### Problem requirements
Each line of the data below from the one holding "משקל נטו: 240 גרם (ללא סוללה)" to the one holding "Fluxo de Atividades", inclusive, is to be reproduced exactly; no other line belongs in the answer.
== Segment start ==
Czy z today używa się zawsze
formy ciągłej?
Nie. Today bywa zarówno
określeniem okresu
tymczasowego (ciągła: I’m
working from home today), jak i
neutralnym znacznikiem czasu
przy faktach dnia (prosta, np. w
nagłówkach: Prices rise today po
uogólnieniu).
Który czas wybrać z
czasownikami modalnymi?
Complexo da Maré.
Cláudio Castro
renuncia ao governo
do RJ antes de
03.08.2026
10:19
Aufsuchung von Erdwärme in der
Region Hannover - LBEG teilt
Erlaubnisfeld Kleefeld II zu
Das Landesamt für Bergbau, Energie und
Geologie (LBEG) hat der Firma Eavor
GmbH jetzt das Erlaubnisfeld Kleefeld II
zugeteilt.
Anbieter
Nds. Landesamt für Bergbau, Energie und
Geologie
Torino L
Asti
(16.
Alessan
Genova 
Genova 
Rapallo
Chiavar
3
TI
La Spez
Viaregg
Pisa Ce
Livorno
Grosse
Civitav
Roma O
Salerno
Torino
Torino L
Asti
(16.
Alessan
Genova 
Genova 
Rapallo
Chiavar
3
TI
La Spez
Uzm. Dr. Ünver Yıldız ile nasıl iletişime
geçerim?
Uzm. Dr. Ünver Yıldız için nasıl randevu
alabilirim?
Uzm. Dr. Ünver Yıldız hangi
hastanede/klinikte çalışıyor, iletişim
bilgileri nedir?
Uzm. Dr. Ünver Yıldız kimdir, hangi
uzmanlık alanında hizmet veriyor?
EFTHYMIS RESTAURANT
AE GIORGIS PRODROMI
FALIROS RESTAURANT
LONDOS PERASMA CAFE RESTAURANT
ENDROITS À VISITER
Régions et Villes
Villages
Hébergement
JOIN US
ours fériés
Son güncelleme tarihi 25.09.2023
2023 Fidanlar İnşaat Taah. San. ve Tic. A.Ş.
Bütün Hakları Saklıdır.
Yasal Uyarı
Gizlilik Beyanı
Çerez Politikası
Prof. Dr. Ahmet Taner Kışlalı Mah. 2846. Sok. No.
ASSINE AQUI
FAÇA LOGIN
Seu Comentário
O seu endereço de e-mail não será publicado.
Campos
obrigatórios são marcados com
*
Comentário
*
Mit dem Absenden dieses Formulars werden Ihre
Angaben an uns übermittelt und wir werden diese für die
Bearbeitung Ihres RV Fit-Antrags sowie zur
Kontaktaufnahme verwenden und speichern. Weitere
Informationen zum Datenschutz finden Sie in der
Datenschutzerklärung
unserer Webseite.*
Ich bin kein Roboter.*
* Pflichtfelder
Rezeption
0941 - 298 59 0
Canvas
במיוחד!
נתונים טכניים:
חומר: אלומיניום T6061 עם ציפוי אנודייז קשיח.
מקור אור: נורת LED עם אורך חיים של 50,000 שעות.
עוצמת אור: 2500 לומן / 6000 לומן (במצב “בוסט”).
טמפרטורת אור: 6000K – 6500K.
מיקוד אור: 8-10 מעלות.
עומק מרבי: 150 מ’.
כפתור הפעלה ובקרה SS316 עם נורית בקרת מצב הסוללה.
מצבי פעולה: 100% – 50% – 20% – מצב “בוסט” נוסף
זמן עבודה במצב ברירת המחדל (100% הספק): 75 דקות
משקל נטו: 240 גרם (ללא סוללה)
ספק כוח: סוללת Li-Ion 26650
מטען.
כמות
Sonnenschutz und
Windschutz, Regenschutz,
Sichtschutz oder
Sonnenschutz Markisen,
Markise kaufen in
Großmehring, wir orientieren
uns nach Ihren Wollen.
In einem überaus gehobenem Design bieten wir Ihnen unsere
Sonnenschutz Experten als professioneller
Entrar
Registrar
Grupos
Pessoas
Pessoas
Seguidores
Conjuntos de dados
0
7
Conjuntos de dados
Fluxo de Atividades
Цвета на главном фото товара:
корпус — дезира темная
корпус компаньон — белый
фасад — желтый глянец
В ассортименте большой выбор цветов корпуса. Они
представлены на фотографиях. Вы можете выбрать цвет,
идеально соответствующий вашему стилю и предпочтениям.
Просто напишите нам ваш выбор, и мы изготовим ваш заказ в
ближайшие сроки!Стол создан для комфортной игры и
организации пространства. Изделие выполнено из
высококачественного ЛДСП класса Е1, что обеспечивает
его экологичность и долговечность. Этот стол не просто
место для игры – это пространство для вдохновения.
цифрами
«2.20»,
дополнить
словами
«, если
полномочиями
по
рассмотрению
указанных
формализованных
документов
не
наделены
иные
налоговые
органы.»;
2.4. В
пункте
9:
== Segment end ==
### Response
משקל נטו: 240 גרם (ללא סוללה)
ספק כוח: סוללת Li-Ion 26650
מטען.
כמות
Sonnenschutz und
Windschutz, Regenschutz,
Sichtschutz oder
Sonnenschutz Markisen,
Markise kaufen in
Großmehring, wir orientieren
uns nach Ihren Wollen.
In einem überaus gehobenem Design bieten wir Ihnen unsere
Sonnenschutz Experten als professioneller
Entrar
Registrar
Grupos
Pessoas
Pessoas
Seguidores
Conjuntos de dados
0
7
Conjuntos de dados
Fluxo de Atividades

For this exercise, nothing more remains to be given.